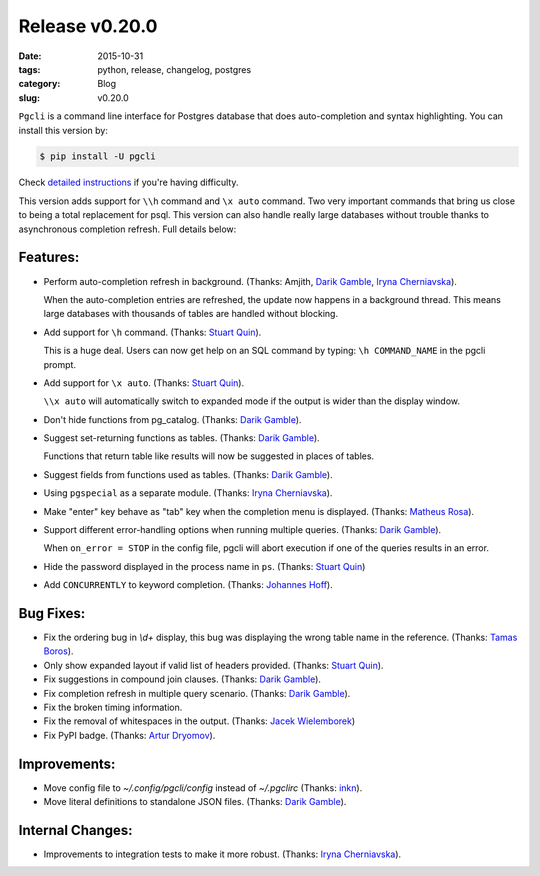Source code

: Release v0.20.0
###############

:date: 2015-10-31
:tags: python, release, changelog, postgres
:category: Blog
:slug: v0.20.0

``Pgcli`` is a command line interface for Postgres database that does
auto-completion and syntax highlighting. You can install this version by:

.. code:: bash
   
   $ pip install -U pgcli

Check `detailed instructions`_ if you're having difficulty.

This version adds support for ``\\h``  command and ``\x auto`` command. Two
very important commands that bring us close to being a total replacement for
psql. This version can also handle really large databases without trouble
thanks to asynchronous completion refresh. Full details below:


Features:
---------
* Perform auto-completion refresh in background. (Thanks: Amjith, `Darik Gamble`_, `Iryna Cherniavska`_).

  When the auto-completion entries are refreshed, the update now happens in a
  background thread. This means large databases with thousands of tables are
  handled without blocking.
* Add support for ``\h`` command. (Thanks: `Stuart Quin`_).
 
  This is a huge deal. Users can now get help on an SQL command by typing:
  ``\h COMMAND_NAME`` in the pgcli prompt.
* Add support for ``\x auto``. (Thanks: `Stuart Quin`_).
 
  ``\\x auto`` will automatically switch to expanded mode if the output is wider
  than the display window.
* Don't hide functions from pg_catalog. (Thanks: `Darik Gamble`_).
* Suggest set-returning functions as tables. (Thanks: `Darik Gamble`_).
 
  Functions that return table like results will now be suggested in places of tables. 

* Suggest fields from functions used as tables. (Thanks: `Darik Gamble`_).
* Using ``pgspecial`` as a separate module. (Thanks: `Iryna Cherniavska`_).
* Make "enter" key behave as "tab" key when the completion menu is displayed. (Thanks: `Matheus Rosa`_).
* Support different error-handling options when running multiple queries. (Thanks: `Darik Gamble`_).
  
  When ``on_error = STOP`` in the config file, pgcli will abort execution if one of the queries results in an error. 
* Hide the password displayed in the process name in ``ps``. (Thanks: `Stuart Quin`_)
* Add ``CONCURRENTLY`` to keyword completion. (Thanks: `Johannes Hoff`_).

Bug Fixes:
----------
* Fix the ordering bug in `\\d+` display, this bug was displaying the wrong table name in the reference. (Thanks: `Tamas Boros`_).
* Only show expanded layout if valid list of headers provided. (Thanks: `Stuart Quin`_).
* Fix suggestions in compound join clauses. (Thanks: `Darik Gamble`_).
* Fix completion refresh in multiple query scenario. (Thanks: `Darik Gamble`_).
* Fix the broken timing information.
* Fix the removal of whitespaces in the output. (Thanks: `Jacek Wielemborek`_)
* Fix PyPI badge. (Thanks: `Artur Dryomov`_).

Improvements:
-------------
* Move config file to `~/.config/pgcli/config` instead of `~/.pgclirc` (Thanks: `inkn`_).
* Move literal definitions to standalone JSON files. (Thanks: `Darik Gamble`_).

Internal Changes:
-----------------
* Improvements to integration tests to make it more robust. (Thanks: `Iryna Cherniavska`_).

.. _`detailed instructions`: {filename}/pages/1.install.rst 
.. _`Darik Gamble`: https://github.com/darikg
.. _`Iryna Cherniavska`: https://github.com/j-bennet
.. _`Daniel Rocco`: https://github.com/drocco007 
.. _`Jay Zeng`:  https://github.com/jayzeng 
.. _`蔡佳男`: https://github.com/xalley
.. _dp: https://github.com/ceocoder
.. _`Jonathan Slenders`: https://github.com/jonathanslenders
.. _`Dimitar Roustchev`: https://github.com/droustchev
.. _`François Pietka`: https://github.com/fpietka
.. _`Ali Kargın`: https://github.com/sancopanco
.. _`Brett Atoms`: https://github.com/brettatoms 
.. _`Nathan Jhaveri`: https://github.com/nathanjhaveri
.. _`Çağatay Yüksel`: https://github.com/cagatay
.. _`Michael Kaminsky`: https://github.com/mikekaminsky
.. _`inkn`: inkn
.. _`Johannes Hoff`: Johannes Hoff
.. _`Matheus Rosa`: Matheus Rosa
.. _`Artur Dryomov`: https://github.com/ming13
.. _`Stuart Quin`: https://github.com/stuartquin
.. _`Tamas Boros`: https://github.com/TamasNo1
.. _`Jacek Wielemborek`: https://github.com/d33tah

● **Goal of the exercise**: Say how many lines in the records hold "config", with the number as the whole reply.

● **Task solution**: 2